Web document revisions
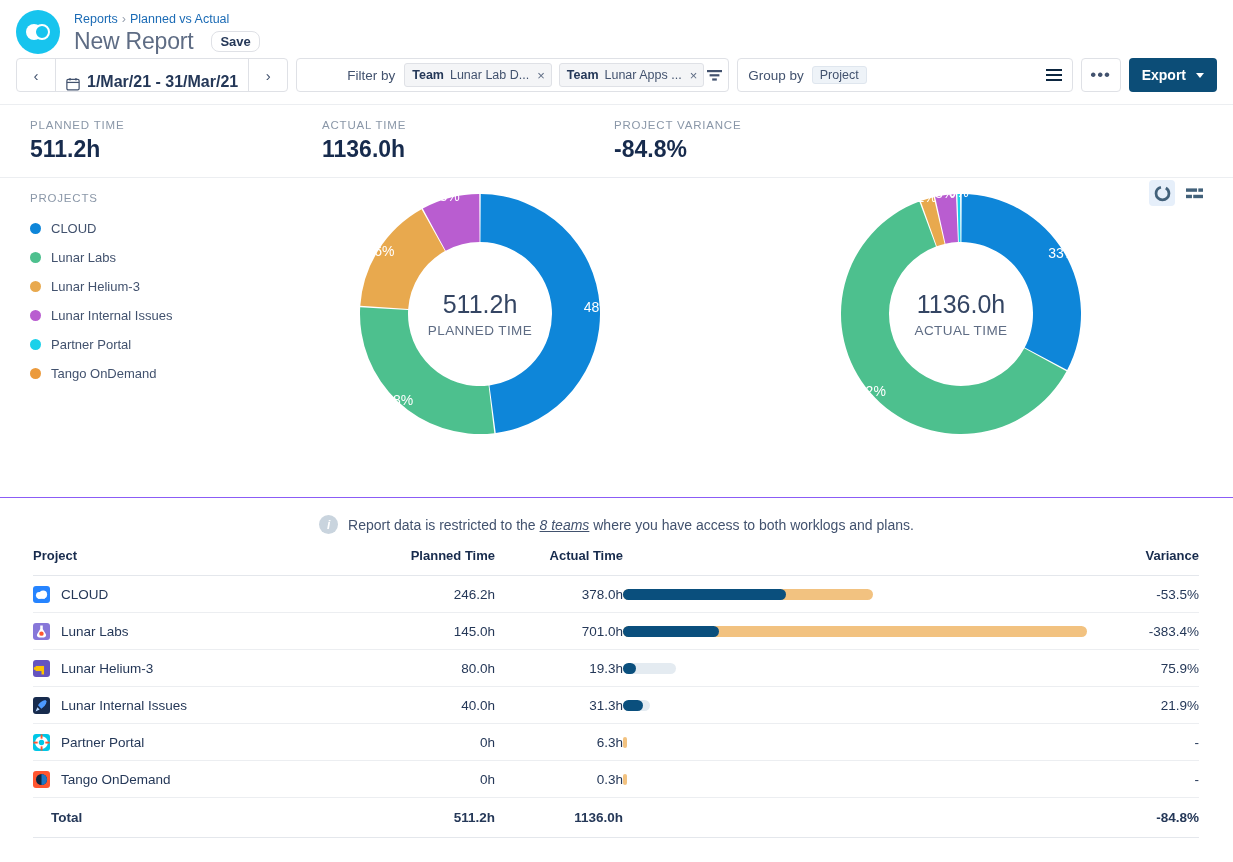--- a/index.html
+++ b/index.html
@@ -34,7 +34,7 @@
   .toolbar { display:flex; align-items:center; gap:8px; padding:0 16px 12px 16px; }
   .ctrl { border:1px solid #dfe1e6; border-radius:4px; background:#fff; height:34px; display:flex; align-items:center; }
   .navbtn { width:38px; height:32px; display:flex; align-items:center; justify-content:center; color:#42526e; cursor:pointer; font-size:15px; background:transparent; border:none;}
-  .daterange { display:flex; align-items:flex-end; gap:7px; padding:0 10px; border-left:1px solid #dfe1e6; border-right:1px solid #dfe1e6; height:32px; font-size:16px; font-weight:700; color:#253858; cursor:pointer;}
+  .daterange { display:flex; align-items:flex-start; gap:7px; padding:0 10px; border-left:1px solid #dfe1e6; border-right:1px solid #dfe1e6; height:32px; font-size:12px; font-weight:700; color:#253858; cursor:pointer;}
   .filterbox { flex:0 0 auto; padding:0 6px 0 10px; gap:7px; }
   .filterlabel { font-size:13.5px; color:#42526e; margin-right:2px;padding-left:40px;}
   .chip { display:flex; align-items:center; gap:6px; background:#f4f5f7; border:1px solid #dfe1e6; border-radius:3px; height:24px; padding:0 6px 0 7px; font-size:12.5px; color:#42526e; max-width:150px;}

--

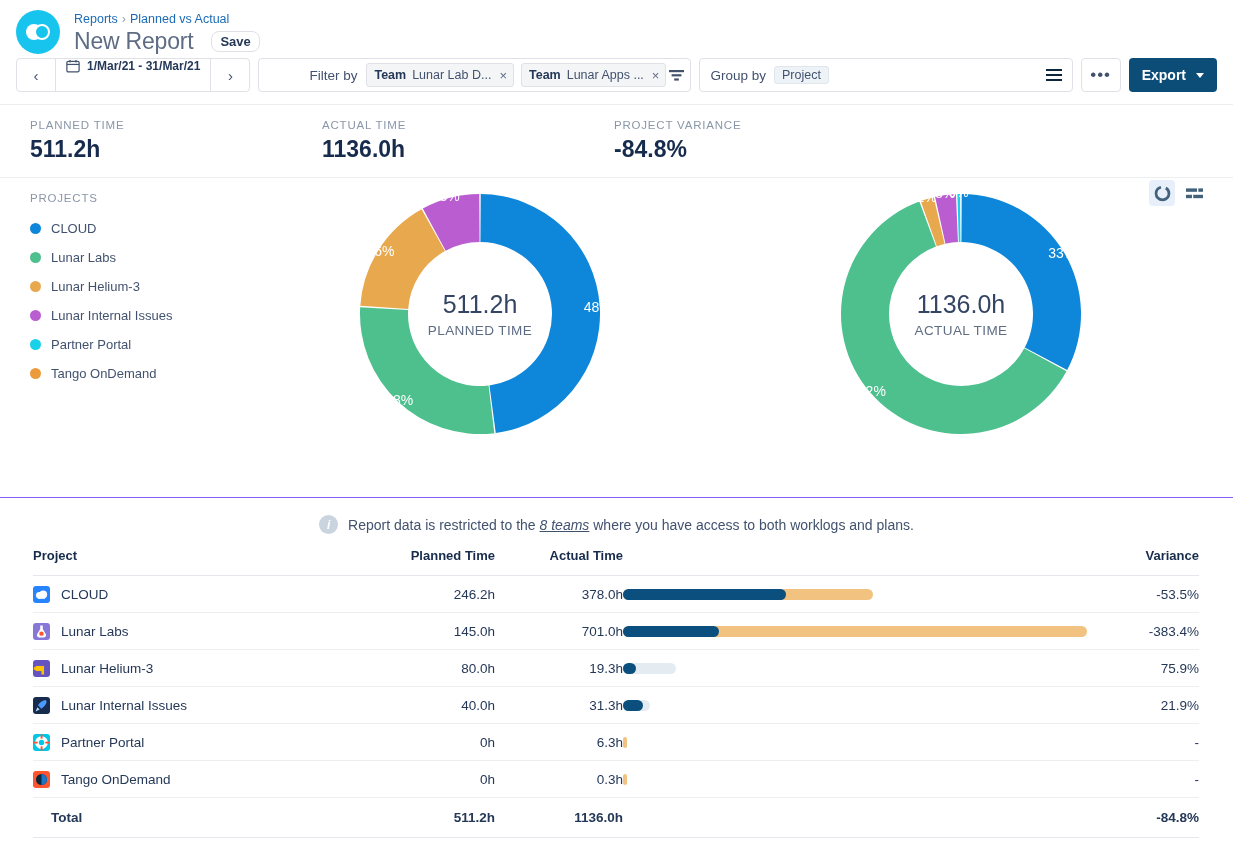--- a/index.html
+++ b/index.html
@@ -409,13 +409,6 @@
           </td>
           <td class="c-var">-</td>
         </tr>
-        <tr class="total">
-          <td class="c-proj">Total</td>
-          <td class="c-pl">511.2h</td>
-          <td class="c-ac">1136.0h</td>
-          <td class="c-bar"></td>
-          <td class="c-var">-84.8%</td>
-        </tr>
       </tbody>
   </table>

==

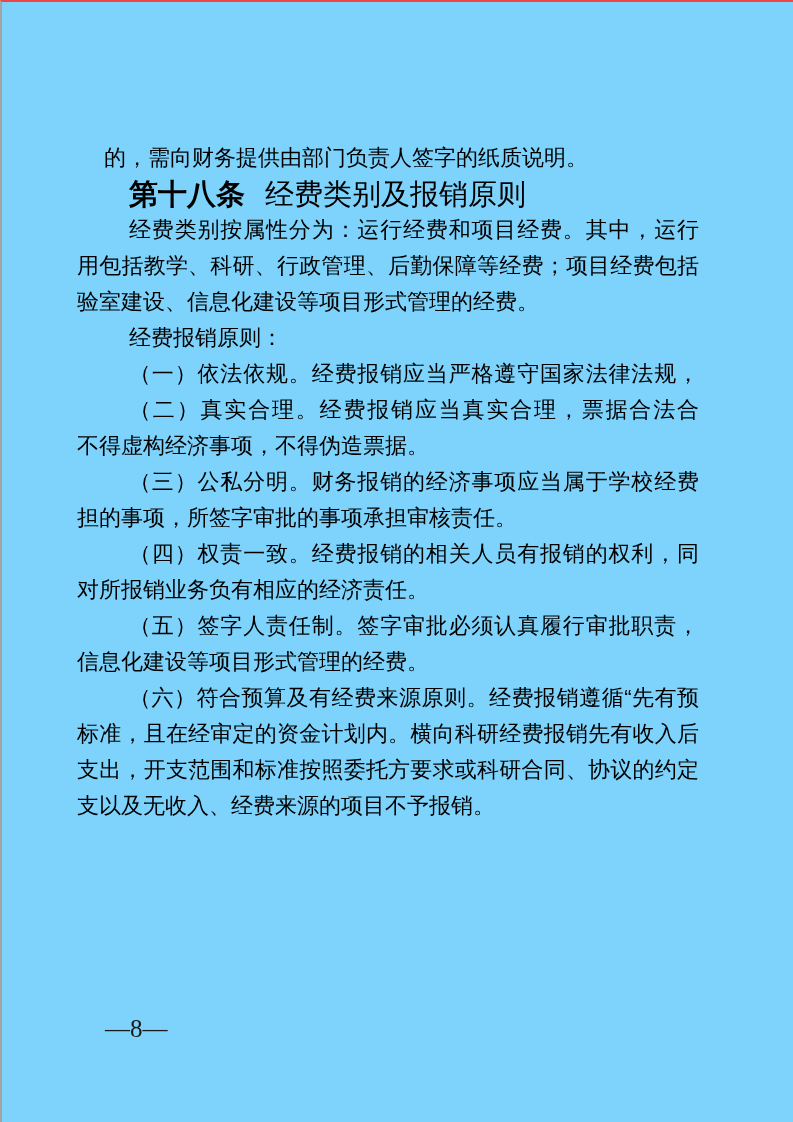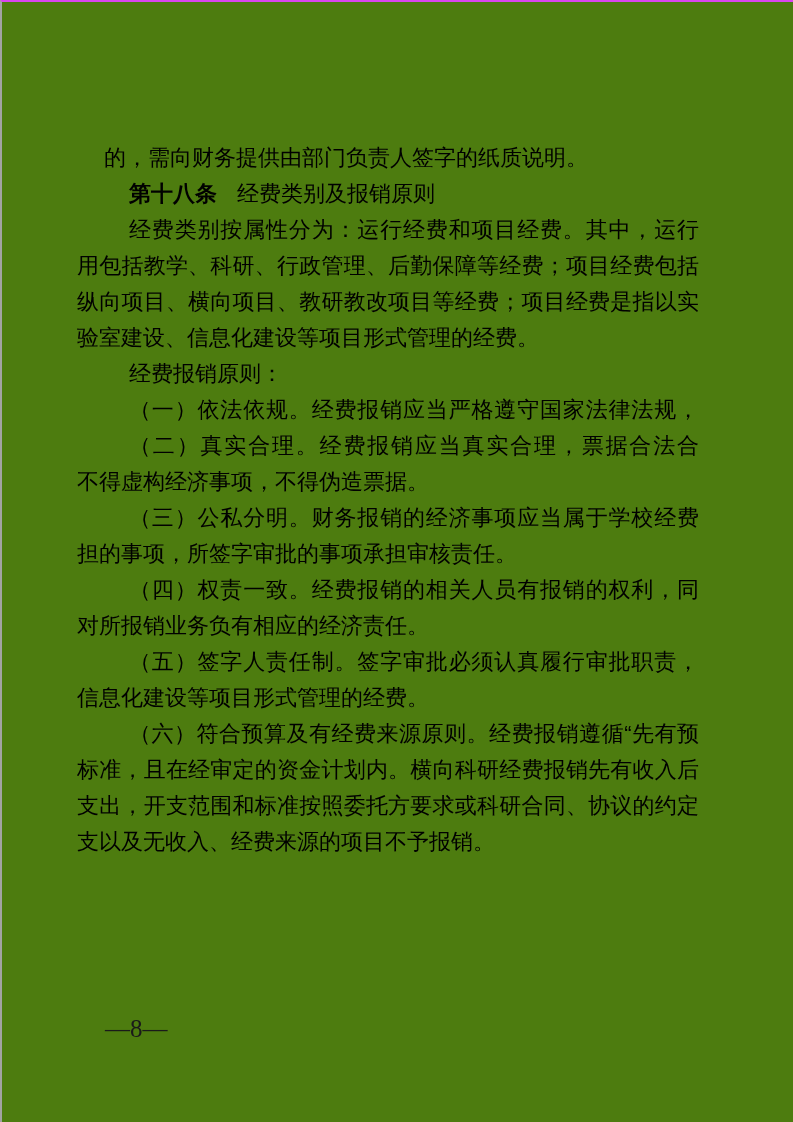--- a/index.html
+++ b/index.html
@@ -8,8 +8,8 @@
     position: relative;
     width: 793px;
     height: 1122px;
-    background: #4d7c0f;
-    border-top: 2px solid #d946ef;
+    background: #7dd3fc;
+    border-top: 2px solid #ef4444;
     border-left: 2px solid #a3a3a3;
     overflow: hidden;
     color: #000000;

**What is being asked**
Examine the entries and say how many of their lines hold the word "right". No other words should accompany the number.

**Solution to this task**
3